* **Task prompt**: For all items below, output the extracted text as one numbered list with one line per entry, skipping blank lines. Exclude the pictures from the output.
________________________________________
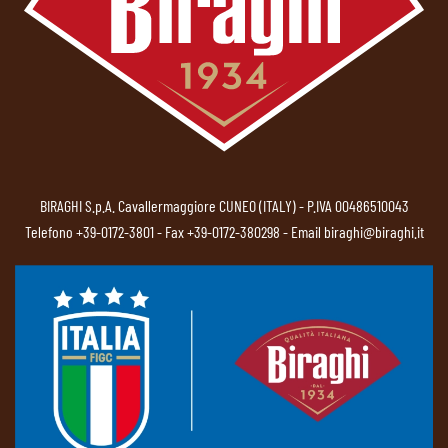
BIRAGHI S.p.A. Cavallermaggiore CUNEO (ITALY) - P.IVA 00486510043
Telefono
+39-0172-3801
- Fax +39-0172-380298 - Email
biraghi@biraghi.it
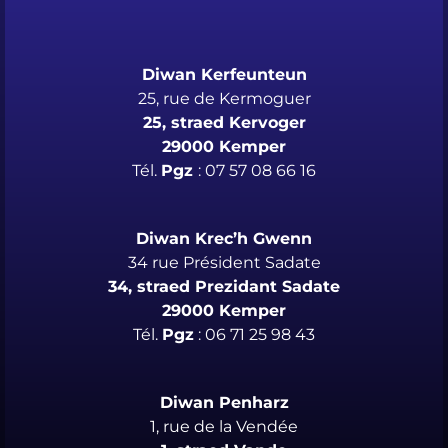
Diwan Kerfeunteun
25, rue de Kermoguer
25, straed Kervoger
29000 Kemper
Tél.
Pgz
: 07 57 08 66 16
Diwan Krec’h Gwenn
34 rue Président Sadate
34, straed Prezidant Sadate
29000 Kemper
Tél.
Pgz
: 06 71 25 98 43
Diwan Penharz
1, rue de la Vendée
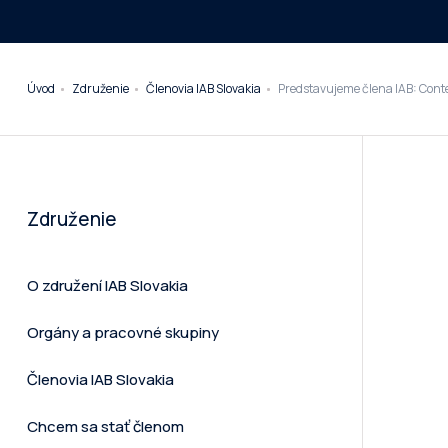
Úvod
Združenie
Členovia IAB Slovakia
Predstavujeme člena IAB: Cont
Združenie
O združení IAB Slovakia
Orgány a pracovné skupiny
Členovia IAB Slovakia
Chcem sa stať členom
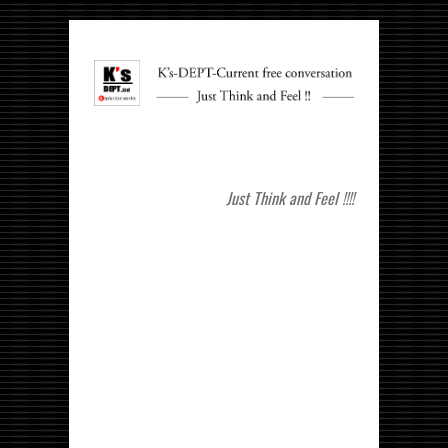
Just Think and Feel !!!!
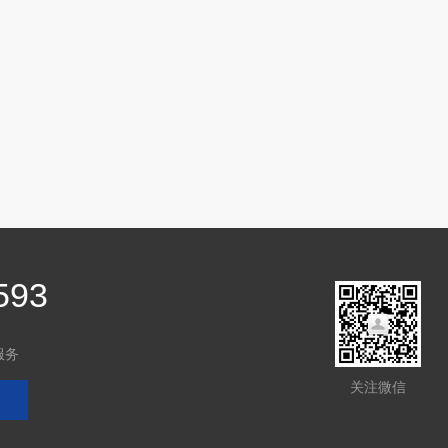
593
服务
关注微信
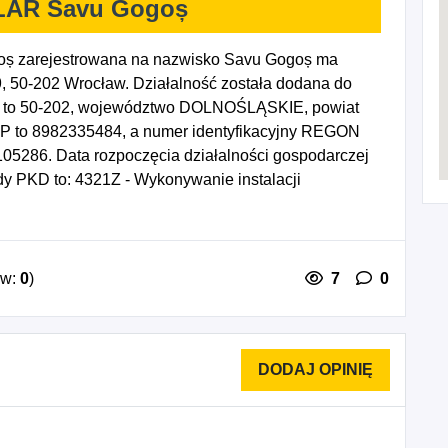
AR Savu Gogoș
zarejestrowana na nazwisko Savu Gogoș ma
9, 50-202 Wrocław. Działalność została dodana do
wy to 50-202, województwo DOLNOŚLĄSKIE, powiat
NIP to 8982335484, a numer identyfikacyjny REGON
5286. Data rozpoczęcia działalności gospodarczej
y PKD to: 4321Z - Wykonywanie instalacji
cji wodno-kanalizacyjnych, cieplnych, gazowych i
4324Z - Wykonywanie pozostałych instalacji
ów:
0
)
7
0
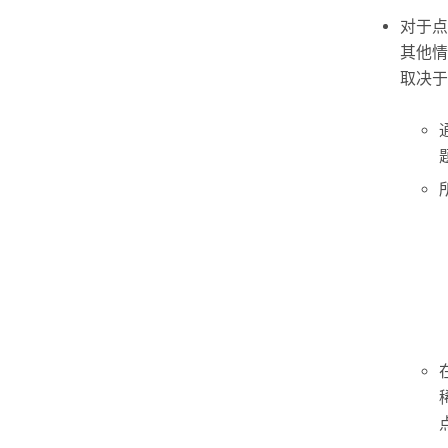
对于点
其他情
取决于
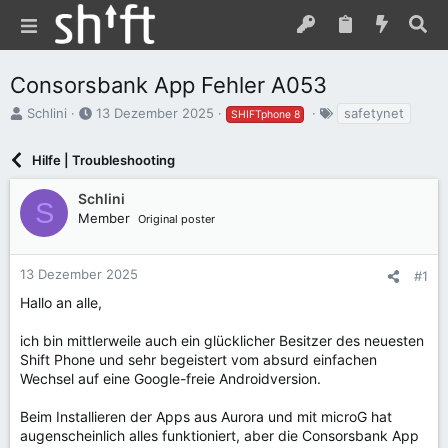
Consorsbank App Fehler A053
E
E
S
Schlini
13 Dezember 2025
safetynet
SHIFTphone 8
r
r
c
s
s
h
Hilfe | Troubleshooting
t
t
l
e
e
a
Schlini
l
l
g
S
Member
l
l
w
Original poster
e
t
o
r
a
r
m
t
13 Dezember 2025
#1
e
Hallo an alle,
ich bin mittlerweile auch ein glücklicher Besitzer des neuesten
Shift Phone und sehr begeistert vom absurd einfachen
Wechsel auf eine Google-freie Androidversion.
Beim Installieren der Apps aus Aurora und mit microG hat
augenscheinlich alles funktioniert, aber die Consorsbank App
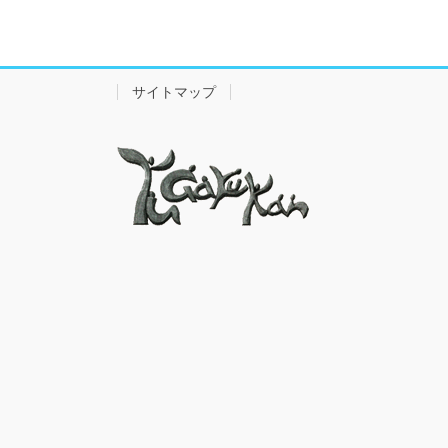
サイトマップ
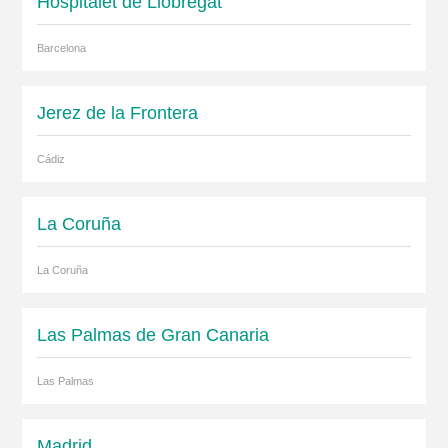
Hospitalet de Llobregat
Barcelona
Jerez de la Frontera
Cádiz
La Coruña
La Coruña
Las Palmas de Gran Canaria
Las Palmas
Madrid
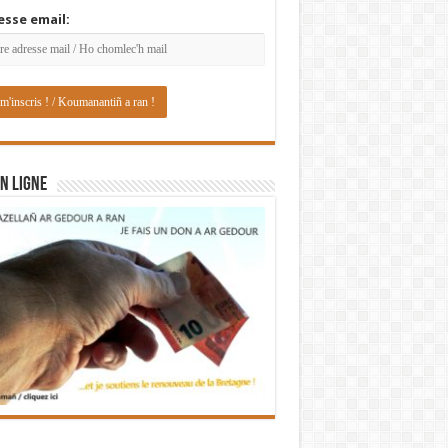
esse email:
N LIGNE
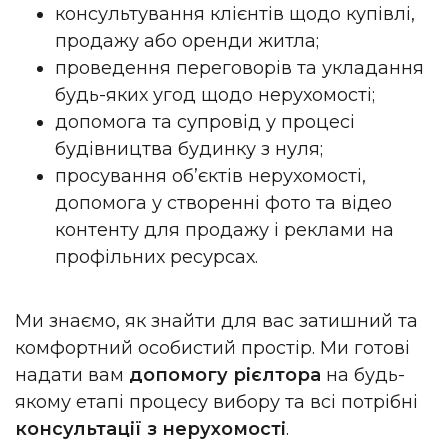
консультування клієнтів щодо купівлі,
продажу або оренди житла;
проведення переговорів та укладання
будь-яких угод щодо нерухомості;
допомога та супровід у процесі
будівництва будинку з нуля;
просування об’єктів нерухомості,
допомога у створенні фото та відео
контенту для продажу і реклами на
профільних ресурсах.
Ми знаємо, як знайти для вас затишний та
комфортний особистий простір. Ми готові
надати вам
допомогу рієлтора
на будь-
якому етапі процесу вибору та всі потрібні
консультації з нерухомості
.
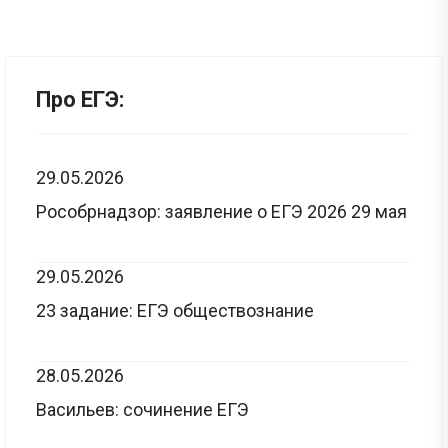
Про ЕГЭ:
29.05.2026
Рособрнадзор: заявление о ЕГЭ 2026 29 мая
29.05.2026
23 задание: ЕГЭ обществознание
28.05.2026
Васильев: сочинение ЕГЭ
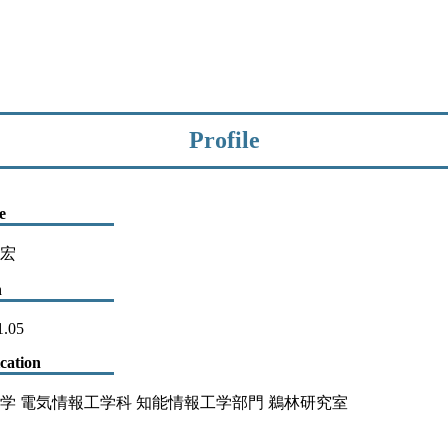
Profile
e
宏
h
1.05
ication
学 電気情報工学科 知能情報工学部門 鵜林研究室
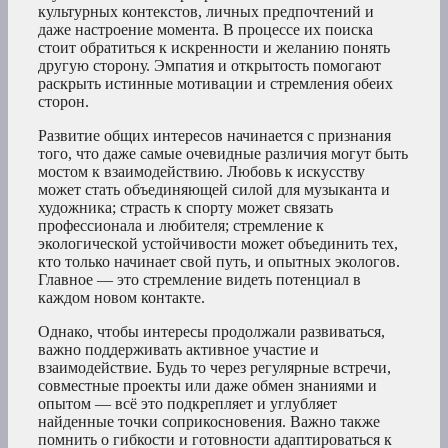
культурных контекстов, личных предпочтений и
даже настроение момента. В процессе их поиска
стоит обратиться к искренности и желанию понять
другую сторону. Эмпатия и открытость помогают
раскрыть истинные мотивации и стремления обеих
сторон.
Развитие общих интересов начинается с признания
того, что даже самые очевидные различия могут быть
мостом к взаимодействию. Любовь к искусству
может стать объединяющей силой для музыканта и
художника; страсть к спорту может связать
профессионала и любителя; стремление к
экологической устойчивости может объединить тех,
кто только начинает свой путь, и опытных экологов.
Главное — это стремление видеть потенциал в
каждом новом контакте.
Однако, чтобы интересы продолжали развиваться,
важно поддерживать активное участие и
взаимодействие. Будь то через регулярные встречи,
совместные проекты или даже обмен знаниями и
опытом — всё это подкрепляет и углубляет
найденные точки соприкосновения. Важно также
помнить о гибкости и готовности адаптироваться к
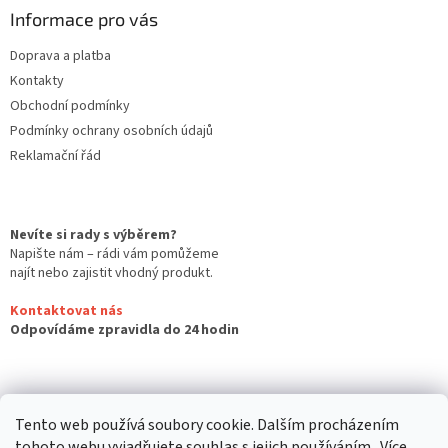
Informace pro vás
Doprava a platba
Kontakty
Obchodní podmínky
Podmínky ochrany osobních údajů
Reklamační řád
Nevíte si rady s výběrem?
Napište nám – rádi vám pomůžeme
najít nebo zajistit vhodný produkt.
Kontaktovat nás
Odpovídáme zpravidla do 24 hodin
Tento web používá soubory cookie. Dalším procházením
tohoto webu vyjadřujete souhlas s jejich používáním.. Více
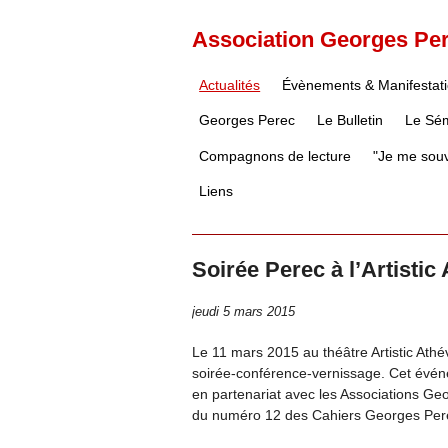
Association Georges Pe
Actualités
Évènements & Manifestat
Georges Perec
Le Bulletin
Le Sém
Compagnons de lecture
"Je me souv
Liens
Soirée Perec à l’Artistic
jeudi 5 mars 2015
Le 11 mars 2015 au théâtre Artistic Athé
soirée-conférence-vernissage. Cet évén
en partenariat avec les Associations Geo
du numéro 12 des Cahiers Georges Per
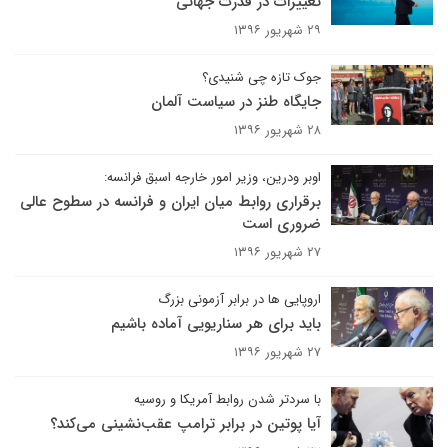
تغییرات در قدرت جهانی
۲۹ شهریور ۱۳۹۶
جوک تازه چی شنیدی؟
جایگاه طنز در سیاست آلمان
۲۸ شهریور ۱۳۹۶
اوبر ودرین، وزیر امور خارجه اسبق فرانسه:
برقراری روابط میان ایران و فرانسه در سطوح عالی
ضروری است
۲۷ شهریور ۱۳۹۶
اروپایی ها در برابر آزمونی بزرگ
باید برای هر سناریویی آماده باشیم
۲۷ شهریور ۱۳۹۶
با سردتر شدن روابط آمریکا و روسیه
آیا پوتین در برابر ترامپ عقب‌نشینی می‌کند؟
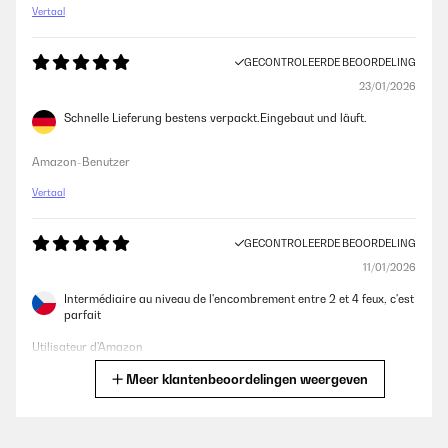
Vertaal
GECONTROLEERDE BEOORDELING
23/01/2026
Schnelle Lieferung bestens verpackt.Eingebaut und läuft.
Amazon-Benutzer
Vertaal
GECONTROLEERDE BEOORDELING
11/01/2026
Intermédiaire au niveau de l'encombrement entre 2 et 4 feux, c'est
parfait
Utilisateur d'Amazon
Meer klantenbeoordelingen weergeven
Vertaal
GECONTROLEERDE BEOORDELING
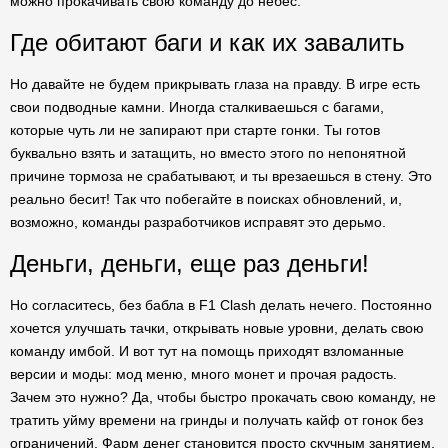
можно прокачивать свою команду до небес.
Где обитают баги и как их завалить
Но давайте не будем прикрывать глаза на правду. В игре есть
свои подводные камни. Иногда сталкиваешься с багами,
которые чуть ли не запирают при старте гонки. Ты готов
буквально взять и затащить, но вместо этого по непонятной
причине тормоза не срабатывают, и ты врезаешься в стену. Это
реально бесит! Так что побегайте в поисках обновлений, и,
возможно, команды разработчиков исправят это дерьмо.
Деньги, деньги, еще раз деньги!
Но согласитесь, без бабла в F1 Clash делать нечего. Постоянно
хочется улучшать тачки, открывать новые уровни, делать свою
команду имбой. И вот тут на помощь приходят взломанные
версии и моды: мод меню, много монет и прочая радость.
Зачем это нужно? Да, чтобы быстро прокачать свою команду, не
тратить уйму времени на гринды и получать кайф от гонок без
ограничений. Фарм денег становится просто скучным занятием,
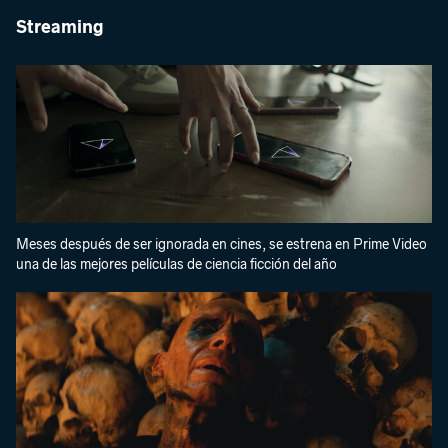
Streaming
Meses después de ser ignorada en cines, se estrena en Prime Video
una de las mejores películas de ciencia ficción del año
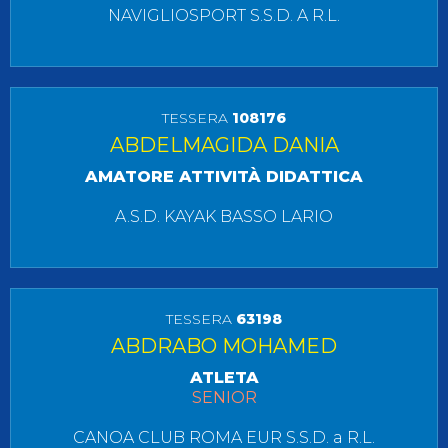
NAVIGLIOSPORT S.S.D. A R.L.
TESSERA
108176
ABDELMAGIDA DANIA
AMATORE ATTIVITÀ DIDATTICA
A.S.D. KAYAK BASSO LARIO
TESSERA
63198
ABDRABO MOHAMED
ATLETA
SENIOR
CANOA CLUB ROMA EUR S.S.D. a R.L.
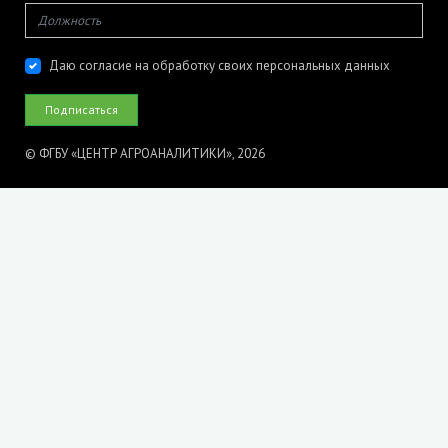
Даю согласие на обработку своих персональных данных
© ФГБУ «ЦЕНТР АГРОАНАЛИТИКИ», 2026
________________________________________
* **Response below**:
1. BIRAGHI S.p.A. Cavallermaggiore CUNEO (ITALY) - P.IVA 00486510043
2. Telefono
3. +39-0172-3801
4. - Fax +39-0172-380298 - Email
5. biraghi@biraghi.it
6. Diwan Kerfeunteun
7. 25, rue de Kermoguer
8. 25, straed Kervoger
9. 29000 Kemper
10. Tél.
11. Pgz
12. : 07 57 08 66 16
13. Diwan Krec’h Gwenn
14. 34 rue Président Sadate
15. 34, straed Prezidant Sadate
16. 29000 Kemper
17. Tél.
18. Pgz
19. : 06 71 25 98 43
20. Diwan Penharz
21. 1, rue de la Vendée
22. Úvod
23. Združenie
24. Členovia IAB Slovakia
25. Predstavujeme člena IAB: Cont
26. Združenie
27. O združení IAB Slovakia
28. Orgány a pracovné skupiny
29. Členovia IAB Slovakia
30. Chcem sa stať členom
31. Just Think and Feel !!!!
32. 593
33. 服务
34. 关注微信
35. AR Savu Gogoș
36. zarejestrowana na nazwisko Savu Gogoș ma
37. 9, 50-202 Wrocław. Działalność została dodana do
38. wy to 50-202, województwo DOLNOŚLĄSKIE, powiat
39. NIP to 8982335484, a numer identyfikacyjny REGON
40. 5286. Data rozpoczęcia działalności gospodarczej
41. y PKD to: 4321Z - Wykonywanie instalacji
42. cji wodno-kanalizacyjnych, cieplnych, gazowych i
43. 4324Z - Wykonywanie pozostałych instalacji
44. ów:
45. 0
46. )
47. 7
48. 0
49. 对于点
50. 其他情
51. 取决于
52. Consorsbank App Fehler A053
53. E
54. E
55. S
56. Schlini
57. 13 Dezember 2025
58. safetynet
59. SHIFTphone 8
60. r
61. r
62. c
63. s
64. s
65. h
66. Hilfe | Troubleshooting
67. t
68. t
69. l
70. e
71. e
72. a
73. Schlini
74. l
75. l
76. g
77. S
78. Member
79. l
80. l
81. w
82. Original poster
83. e
84. t
85. o
86. r
87. a
88. r
89. m
90. t
91. 13 Dezember 2025
92. #1
93. e
94. Hallo an alle,
95. ich bin mittlerweile auch ein glücklicher Besitzer des neuesten
96. Shift Phone und sehr begeistert vom absurd einfachen
97. Wechsel auf eine Google-freie Androidversion.
98. Beim Installieren der Apps aus Aurora und mit microG hat
99. augenscheinlich alles funktioniert, aber die Consorsbank App
100. サイトマップ
101. Hospitalet de Llobregat
102. Barcelona
103. Jerez de la Frontera
104. Cádiz
105. La Coruña
106. La Coruña
107. Las Palmas de Gran Canaria
108. Las Palmas
109. Madrid
110. esse email:
111. N LIGNE
112. консультування клієнтів щодо купівлі,
113. продажу або оренди житла;
114. проведення переговорів та укладання
115. будь-яких угод щодо нерухомості;
116. допомога та супровід у процесі
117. будівництва будинку з нуля;
118. просування об’єктів нерухомості,
119. допомога у створенні фото та відео
120. контенту для продажу і реклами на
121. профільних ресурсах.
122. Ми знаємо, як знайти для вас затишний та
123. комфортний особистий простір. Ми готові
124. надати вам
125. допомогу рієлтора
126. на будь-
127. якому етапі процесу вибору та всі потрібні
128. консультації з нерухомості
129. .
130. Про ЕГЭ:
131. 29.05.2026
132. Рособрнадзор: заявление о ЕГЭ 2026 29 мая
133. 29.05.2026
134. 23 задание: ЕГЭ обществознание
135. 28.05.2026
136. Васильев: сочинение ЕГЭ
137. Profile
138. e
139. 宏
140. h
141. 1.05
142. ication
143. 学 電気情報工学科 知能情報工学部門 鵜林研究室
144. культурных контекстов, личных предпочтений и
145. даже настроение момента. В процессе их поиска
146. стоит обратиться к искренности и желанию понять
147. другую сторону. Эмпатия и открытость помогают
148. раскрыть истинные мотивации и стремления обеих
149. сторон.
150. Развитие общих интересов начинается с признания
151. того, что даже самые очевидные различия могут быть
152. мостом к взаимодействию. Любовь к искусству
153. может стать объединяющей силой для музыканта и
154. художника; страсть к спорту может связать
155. профессионала и любителя; стремление к
156. экологической устойчивости может объединить тех,
157. кто только начинает свой путь, и опытных экологов.
158. Главное — это стремление видеть потенциал в
159. каждом новом контакте.
160. Однако, чтобы интересы продолжали развиваться,
161. важно поддерживать активное участие и
162. взаимодействие. Будь то через регулярные встречи,
163. совместные проекты или даже обмен знаниями и
164. опытом — всё это подкрепляет и углубляет
165. найденные точки соприкосновения. Важно также
166. помнить о гибкости и готовности адаптироваться к
167. Informace pro vás
168. Doprava a platba
169. Kontakty
170. Obchodní podmínky
171. Podmínky ochrany osobních údajů
172. Reklamační řád
173. Nevíte si rady s výběrem?
174. Napište nám – rádi vám pomůžeme
175. najít nebo zajistit vhodný produkt.
176. Kontaktovat nás
177. Odpovídáme zpravidla do 24 hodin
178. Tento web používá soubory cookie. Dalším procházením
179. tohoto webu vyjadřujete souhlas s jejich používáním.. Více
180. Association Georges Pe
181. Actualités
182. Évènements & Manifestat
183. Georges Perec
184. Le Bulletin
185. Le Sém
186. Compagnons de lecture
187. "Je me souv
188. Liens
189. Soirée Perec à l’Artistic
190. jeudi 5 mars 2015
191. Le 11 mars 2015 au théâtre Artistic Athé
192. soirée-conférence-vernissage. Cet évén
193. en partenariat avec les Associations Geo
194. du numéro 12 des Cahiers Georges Per
195. تغییرات در قدرت جهانی
196. ۲۹ شهریور ۱۳۹۶
197. جوک تازه چی شنیدی؟
198. جایگاه طنز در سیاست آلمان
199. ۲۸ شهریور ۱۳۹۶
200. اوبر ودرین، وزیر امور خارجه اسبق فرانسه:
201. برقراری روابط میان ایران و فرانسه در سطوح عالی
202. ضروری است
203. ۲۷ شهریور ۱۳۹۶
204. اروپایی ها در برابر آزمونی بزرگ
205. باید برای هر سناریویی آماده باشیم
206. ۲۷ شهریور ۱۳۹۶
207. با سردتر شدن روابط آمریکا و روسیه
208. آیا پوتین در برابر ترامپ عقب‌نشینی می‌کند؟
209. Vertaal
210. GECONTROLEERDE BEOORDELING
211. 23/01/2026
212. Schnelle Lieferung bestens verpackt.Eingebaut und läuft.
213. Amazon-Benutzer
214. Vertaal
215. GECONTROLEERDE BEOORDELING
216. 11/01/2026
217. Intermédiaire au niveau de l'encombrement entre 2 et 4 feux, c'est
218. parfait
219. Utilisateur d'Amazon
220. Meer klantenbeoordelingen weergeven
221. Vertaal
222. GECONTROLEERDE BEOORDELING
223. можно прокачивать свою команду до небес.
224. Где обитают баги и как их завалить
225. Но давайте не будем прикрывать глаза на правду. В игре есть
226. свои подводные камни. Иногда сталкиваешься с багами,
227. которые чуть ли не запирают при старте гонки. Ты готов
228. буквально взять и затащить, но вместо этого по непонятной
229. причине тормоза не срабатывают, и ты врезаешься в стену. Это
230. реально бесит! Так что побегайте в поисках обновлений, и,
231. возможно, команды разработчиков исправят это дерьмо.
232. Деньги, деньги, еще раз деньги!
233. Но согласитесь, без бабла в F1 Clash делать нечего. Постоянно
234. хочется улучшать тачки, открывать новые уровни, делать свою
235. команду имбой. И вот тут на помощь приходят взломанные
236. версии и моды: мод меню, много монет и прочая радость.
237. Зачем это нужно? Да, чтобы быстро прокачать свою команду, не
238. тратить уйму времени на гринды и получать кайф от гонок без
239. ограничений. Фарм денег становится просто скучным занятием,
240. Streaming
241. Meses después de ser ignorada en cines, se estrena en Prime Video
242. una de las mejores películas de ciencia ficción del año
243. NAVIGLIOSPORT S.S.D. A R.L.
244. TESSERA
245. 108176
246. ABDELMAGIDA DANIA
247. AMATORE ATTIVITÀ DIDATTICA
248. A.S.D. KAYAK BASSO LARIO
249. TESSERA
250. 63198
251. ABDRABO MOHAMED
252. ATLETA
253. SENIOR
254. CANOA CLUB ROMA EUR S.S.D. a R.L.
255. Даю согласие на обработку своих персональных данных
256. © ФГБУ «ЦЕНТР АГРОАНАЛИТИКИ», 2026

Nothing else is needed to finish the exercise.